Sep 22, 2008

Wall Street’s Financial Meltdown

By Todd Strandberg

Last Monday morning I called Terry, and as soon as he picked up the phone, he said, ”I know what you want to talk about.” He knew that I closely follow the financial world, so the events of the preceding weekend were on my mind. Little did we know there would be more disastrous days to come. The bottom of this economic freefall was not reached until Thursday.

We literally came within a hair’s breadth of seeing the whole financial system in America come crashing down. For the first time ever, the whole banking system simply froze. It took an infusion of a trillion dollars by the Fed to get Wall Street’s financial heart beating again.

September 2008 will easily go down as the darkest month in U.S. financial history. We have never seen so many large financial institutions falter in such a short period of time:

1. Mortgage finance companies Fannie Mae and Freddie Mac were taken over by the U.S. government.

2. Lehman Brothers holdings succumbed to the subprime mortgage crisis.
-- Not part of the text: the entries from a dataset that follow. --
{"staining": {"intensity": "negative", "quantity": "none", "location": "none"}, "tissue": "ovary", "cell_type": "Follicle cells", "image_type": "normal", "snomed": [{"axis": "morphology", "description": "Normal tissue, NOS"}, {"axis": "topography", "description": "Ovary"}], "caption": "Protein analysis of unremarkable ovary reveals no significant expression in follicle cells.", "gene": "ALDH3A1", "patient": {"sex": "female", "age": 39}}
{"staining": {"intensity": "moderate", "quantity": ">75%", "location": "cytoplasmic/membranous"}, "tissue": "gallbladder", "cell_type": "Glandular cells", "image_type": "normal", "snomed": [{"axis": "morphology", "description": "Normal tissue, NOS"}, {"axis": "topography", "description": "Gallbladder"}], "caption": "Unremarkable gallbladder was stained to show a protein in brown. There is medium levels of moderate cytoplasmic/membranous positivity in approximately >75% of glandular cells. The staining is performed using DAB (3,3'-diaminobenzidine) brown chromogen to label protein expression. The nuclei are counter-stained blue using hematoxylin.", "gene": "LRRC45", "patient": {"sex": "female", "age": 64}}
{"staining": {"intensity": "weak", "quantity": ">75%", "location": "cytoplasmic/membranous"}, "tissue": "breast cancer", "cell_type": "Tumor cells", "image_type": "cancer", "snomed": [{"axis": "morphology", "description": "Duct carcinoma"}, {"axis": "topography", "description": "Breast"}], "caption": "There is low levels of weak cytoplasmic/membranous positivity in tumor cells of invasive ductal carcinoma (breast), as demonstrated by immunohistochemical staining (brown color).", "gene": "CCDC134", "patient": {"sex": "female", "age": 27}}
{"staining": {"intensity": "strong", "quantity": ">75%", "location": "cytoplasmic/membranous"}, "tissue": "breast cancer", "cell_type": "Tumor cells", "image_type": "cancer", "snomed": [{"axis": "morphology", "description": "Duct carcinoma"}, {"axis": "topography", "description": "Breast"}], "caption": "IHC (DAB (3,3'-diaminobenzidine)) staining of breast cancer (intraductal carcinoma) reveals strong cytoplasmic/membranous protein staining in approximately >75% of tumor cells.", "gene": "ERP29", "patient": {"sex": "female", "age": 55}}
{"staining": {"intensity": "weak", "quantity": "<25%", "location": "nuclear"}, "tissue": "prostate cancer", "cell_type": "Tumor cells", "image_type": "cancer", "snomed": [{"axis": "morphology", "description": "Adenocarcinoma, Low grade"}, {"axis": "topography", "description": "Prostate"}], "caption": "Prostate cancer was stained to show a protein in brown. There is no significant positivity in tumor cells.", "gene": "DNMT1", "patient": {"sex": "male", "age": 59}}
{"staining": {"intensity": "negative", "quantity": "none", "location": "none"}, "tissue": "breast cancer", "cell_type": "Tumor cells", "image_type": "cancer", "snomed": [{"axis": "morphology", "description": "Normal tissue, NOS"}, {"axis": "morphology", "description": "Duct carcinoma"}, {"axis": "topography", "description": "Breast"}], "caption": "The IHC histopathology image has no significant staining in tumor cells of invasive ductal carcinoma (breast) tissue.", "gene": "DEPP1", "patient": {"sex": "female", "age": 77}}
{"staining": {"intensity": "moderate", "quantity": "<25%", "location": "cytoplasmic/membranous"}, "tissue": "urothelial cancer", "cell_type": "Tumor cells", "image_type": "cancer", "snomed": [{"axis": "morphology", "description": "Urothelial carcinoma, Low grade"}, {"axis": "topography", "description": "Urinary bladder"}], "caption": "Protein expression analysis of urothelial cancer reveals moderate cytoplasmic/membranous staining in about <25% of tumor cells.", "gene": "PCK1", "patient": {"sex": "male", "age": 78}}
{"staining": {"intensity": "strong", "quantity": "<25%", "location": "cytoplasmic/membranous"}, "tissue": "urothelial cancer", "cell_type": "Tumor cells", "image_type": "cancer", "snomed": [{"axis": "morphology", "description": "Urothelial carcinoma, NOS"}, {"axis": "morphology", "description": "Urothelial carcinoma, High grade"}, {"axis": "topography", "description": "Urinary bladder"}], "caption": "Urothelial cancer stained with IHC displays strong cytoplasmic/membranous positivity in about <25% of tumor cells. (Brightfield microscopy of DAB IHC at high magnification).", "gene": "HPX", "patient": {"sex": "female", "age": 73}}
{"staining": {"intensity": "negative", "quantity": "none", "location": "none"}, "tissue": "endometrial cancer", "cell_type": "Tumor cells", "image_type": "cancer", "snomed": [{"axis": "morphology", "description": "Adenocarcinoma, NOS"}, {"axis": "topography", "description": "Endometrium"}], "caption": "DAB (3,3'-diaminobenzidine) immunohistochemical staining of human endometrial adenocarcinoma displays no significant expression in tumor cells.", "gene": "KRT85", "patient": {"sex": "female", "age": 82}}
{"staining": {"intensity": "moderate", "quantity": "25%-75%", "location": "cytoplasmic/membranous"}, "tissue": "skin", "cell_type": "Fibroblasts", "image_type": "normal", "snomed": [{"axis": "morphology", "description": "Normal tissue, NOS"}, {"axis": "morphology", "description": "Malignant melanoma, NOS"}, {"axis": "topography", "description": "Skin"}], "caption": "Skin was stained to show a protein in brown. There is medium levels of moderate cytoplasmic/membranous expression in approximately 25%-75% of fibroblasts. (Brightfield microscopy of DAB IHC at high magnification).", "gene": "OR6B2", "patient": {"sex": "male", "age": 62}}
It is the biggest bankruptcy filing in history.

3. Merrill Lynch was saved from bankruptcy by a shotgun merger with Bank of America.

4. The world’s largest insurer, American International Group, was saved from certain collapse by an $85 billion federal loan.

The most troubling part of the financial crisis is the federal government being forced to become the lender of last resort. In March, the Federal Reserve pledged $30 billion to help JP Morgan buy Bear Sterns. This month, it used $200 billion to take over Fannie and Freddie, and it agreed to loan AIG $85 billion. On Friday came the news of a much larger bailout that could cost $700 billion. The government will create a new entity that will buy up bad loans. Just for giggles, the Treasury also decided to guarantee the $3 trillion that sits in money market accounts.

Most people don’t understand what the Federal Reserve and Treasury folks are doing. Because the taxpayers are the ones who are funding the federal government, any risk taken by the Fed ultimately falls on us. When Fannie Mae and Freddie Mac were taken over, we assumed responsibility for $5 trillion in mortgage bond obligations. The debt load is equal to each of us co-signing for a $50,000 loan. When AIG was given $85 billion, it was like us writing this company a check for $850.00. The proposed $700 billion trust fund would obligate each taxpayer to a loan amounting to $7,000. Money market funds are regarded as very secure, but to fulfill that new guarantee, you and I are saddled with a $30,000 commitment.

At some point, the rest of the world may wake up and realize that America is funding its standard of living through an endless issuance of debt securities. The indication of this would be a crash in the value of the dollar. The events of this past week have done enormous damage to our nation’s credit with the rest of the world. The German magazine Spiegel reflected this growing view when it said, “It really does look as if the foundations of US capitalism have shattered.”

Several foreign banks and investment trusts have lost billions from buying our sub-prime debt securities. The days of easy money are over. Wall Street is now left to beg nations rich in cash for loans to fund their operations.

This financial bloodbath plays into Bible in many ways. The most important factor would be the shifting of financial power away from America . A few months ago, I read a news report that said London was poised to become the financial capital of the world. Now that so many financial firms have either been totally wiped out or lost huge percentages of their capital base, Wall Street should consider itself lucky if it only slips into second place.

Seeing how easily financial firms can collapse, one right after another, has made me all the more certain of how much more devastating the rapture will be to the American economy. The removal of millions of people from the most Christianized nation on earth will create a huge economic black hole.

Right now, banks are losing around three cents for every dollar invested in mortgage securities. In the aftermath of the rapture, losses will be at least 25 percent. When one out of every ten houses suddenly becomes vacant, the value of homes across the nation will simply implode. Because every bank leverages its holdings by an average of 14 times, it would only take a drop of 8 percent to wipe them out.

Terry and I believe the financial system will likely hold together until the rapture occurs. Jesus said He would come at a time when the Church is not expecting Him. If America fell into a deep economic depression, interest in prophecy would soar, which in turn would create a conflict with the prediction of apathy at the time of the rapture.

I see this record level of economic chaos as a warning sign from God. Money is the greatest idol that people worship. By bringing Wall Street to its knees, the Lord is clearly trying to get the world’s attention. If man ignores this latest warning, as he has done with all the other ones, we are certain to proceed towards judgment.